Numa tarde ordinária sinto um calor preencher meu peito, aquela sensação boa quando as pessoas recorrem à definição de “paz de espírito”, bem, comigo é o oposto. Essa sensação distinta sempre fora o prelúdio de algum massacre iminente, nunca sei o que é, mas meu corpo parece tentar me ajudar a vestir algum tipo de armadura para aguentar uma violência da qual não serei capaz de escapar. É inútil pedir por ajuda pois minha voz está fora do alcance dos demais, das outras milhares de vozes que pedem o mesmo. Estamos sozinhos quando não deveríamos e todas a minhas tentativas de contato falharam. Mesmo perdidos nesse vácuo turvo e sem sentido, ainda gritamos para sermos encontrados e compreendidos dado que nós mesmos nos colocamos em tal posição de isolamento inalcançável e impenetrável.
Seguimos então sem rumo até avistar uma muralha de proporções colossais e arquitetura engenhosa, ela fora feita para subir. Na minha solitária escalada começo a questionar se vale tanto a pena chegar ao topo, não existe nenhuma grande fortuna a me esperar ou nenhum prêmio de bravura a ser recebido. Estou cansada enquanto lembro daquela sensação no peito e agora compreendo: “você se preparou para a queda?” – esta é a única voz que ecoa em minha cabeça neste exato momento. Tento racionalizar toda a situação, se é que é possível cogitar razão em tal cenário improvável.
Quero acabar logo com isso, paciência nunca fora do meu feitio e como era de se imaginar, lá do topo não se chega nenhum lampejo ou solstício; apenas a mesma visão turva num mesclado de cinza e branco. Do outro lado não há nenhum tipo de engenharia que permita descer, agora é somente a queda. Enquanto caía, fiz a única pergunta que todos fariam: “para quê tudo isso?”.

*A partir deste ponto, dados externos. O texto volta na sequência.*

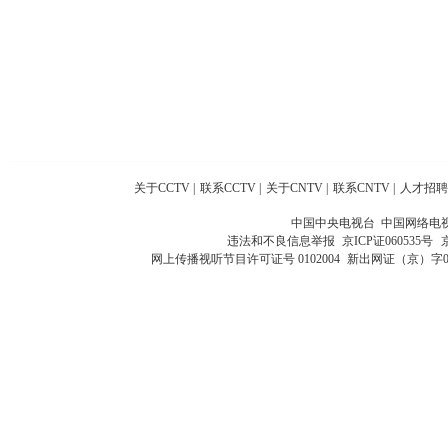
关于CCTV
|
联系CCTV
|
关于CNTV
|
联系CNTV
|
人才招聘
中国中央电视台 中国网络电
违法和不良信息举报
京ICP证060535号
网上传播视听节目许可证号 0102004
新出网证（京）字0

Ao atingir o chão, senti todos os ossos do meu corpo estalarem e alguns perfuraram meu coração, pulmões e outros órgãos vitais. Não morri, mas também não podia me mover muito entre uma respiração pesada e outra que causava um pequeno intervalo naquela dor quase que insuportável. Todos os sinais que meu corpo me dera não valeram de nada, não existe armadura para esse tipo de coisa. Agora lembro dos que ficaram para trás, aqueles outros milhares de suspiros – a maioria decidiu que não valeria a pena e, sim, agora concordo com eles. Outra parte simplesmente ficou em algum lugar, perdida naquela imensidão vertical. Alguém mais pulou? Sim, disso tenho certeza. Uma coisa muito frustrante é perceber que as paisagens são as mesmas: o antes e o depois, o que já passou e o que estava por vir.
A verdade é que todos nós sabemos o que devemos fazer para tornar tudo mais simples. Insistimos em levantar muralhas à nossa volta, criamos labirintos impressionantes, cobrimos nossas vidas de misticismos e impomos aos outros que nos vejam através da máscara mais bela. Não deveria ser assim, mas por um motivo estúpido, é. Podem ser vários motivos e continuarão sendo igualmente estúpidos quando temos que fazer esse imenso esforço ao ponto de nos destroçarmos quase que por completo afim de uma proximidade mais real e humana. Não adianta pintar a palavra “amor” em um muro, pois continuará sendo apenas mais uma palavra escrita num muro qualquer.
“White horse
Roll forth
Bring me to where all of the memories fade
White horse
Come ashore
Guide this young bird to where our home was made.”